─── READING PASSAGE

For five decades, people across the U.S. have been travelling to Cuba on Venceremos Brigades.

Nesbit Crutchfield was a leader of the Black Student Union and the 1968-9 student strike at San Francisco State which established the Ethnic Studies College there and inspired struggles for Black and Latinx Studies nationwide. Recently he recalled his time with the Venceremos Brigade.

“I was brought up as a curious Black man with the attitude: Be smart, go to school, and use that education to advance myself and to basically look out for myself … (even though he was a militant in the Black Liberation Movement of the 1960s and ‘70s). Before going to Cuba I thought that much of the change or revolution that we were talking about was a theory. It was a fantasy to me …

“But when you go to Cuba, a place where you see the revolution in a viable, living state, you realize, my god, this is reality. It can be done and we’re capable of it.

──────

* [PROBLEMS AND TASKS]:
- 1) Check each statement against the passage about the Venceremos Brigade and answer yes or no, quoting the words that decide it. (a) Nesbit Crutchfield was a leader of the Black Student Union. (b) The student strike at San Francisco State took place in 1972. (c) Before going to Cuba, Crutchfield saw the revolution being discussed as a practical reality.
- 2) Carry on the passage about the Venceremos Brigade, starting after its final sentence.
The lines play no part in this work.

─── SOURCE DATA

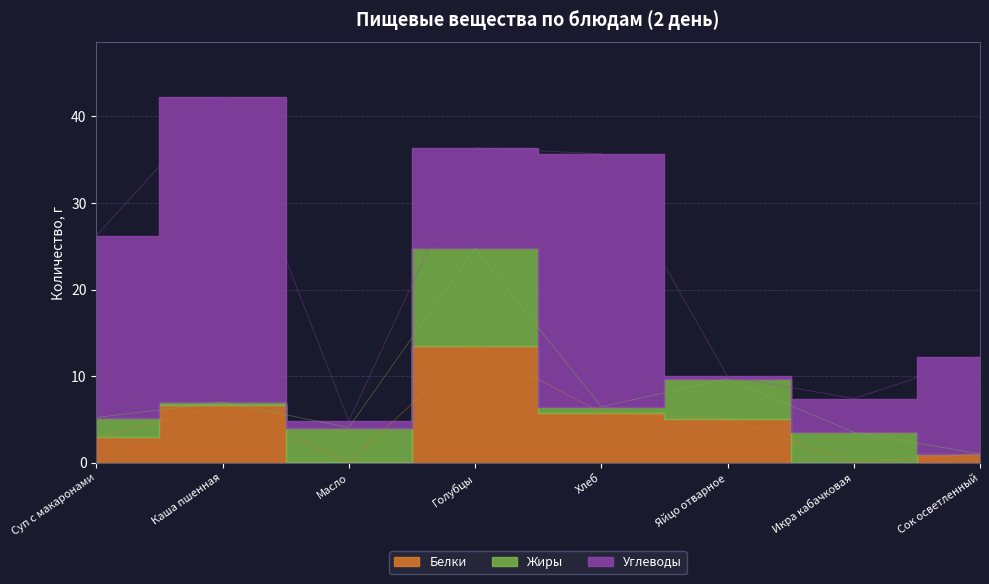

How many values in the Белки series are below 5?

4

──────

* [RESPONSES BY ITEM NUMBER]:
- 1)
(a) Yes: "Nesbit Crutchfield was a leader of the Black Student Union"
(b) No: "the 1968-9 student strike at San Francisco State"
(c) No: "Before going to Cuba I thought that much of the change or revolution that we were talking about was a theory. It was a fantasy to me"

- 2)
“It blew my mind, to work with the Cuban people who lived their lives on the basis of beautiful principles. Those principles taught them to deal with people as human rather than as some objects to be used by a capitalist system … That knowledge has followed me for nearly 40 years.

“One of the things I did not realize until I got to Cuba is how overwhelmingly Cuba is a Black and Brown nation … It’s a mind blowing experience for you to go to a place and see all these folks who look just like you. …

“I think that especially for young Black and Brown women and men it’s so refreshing to see people looking like you actively participate in change, growth, genius, creativity and hope. They have a feeling of belonging that one does not have here.”

The Venceremos Brigade invites you to learn more about the Brigade, which will be travelling to Cuba this summer. The deadline for applications to participate in the 50th Anniversary Brigade is March 1, 2019. For more information, including travel dates, go to https://vb4cuba.com and https://www.facebook.com/50VBBayArea/.

Arlene Eisen, who researched and wrote the landmark report commonly known as “Every 28 Hours,” officially “Operation Ghetto Storm: 2012 Annual Report on the Extrajudicial Killings of 313 Black People by Police, Security Guards and Vigilantes,” can be reached at arlene_eisen@sbcglobal.net.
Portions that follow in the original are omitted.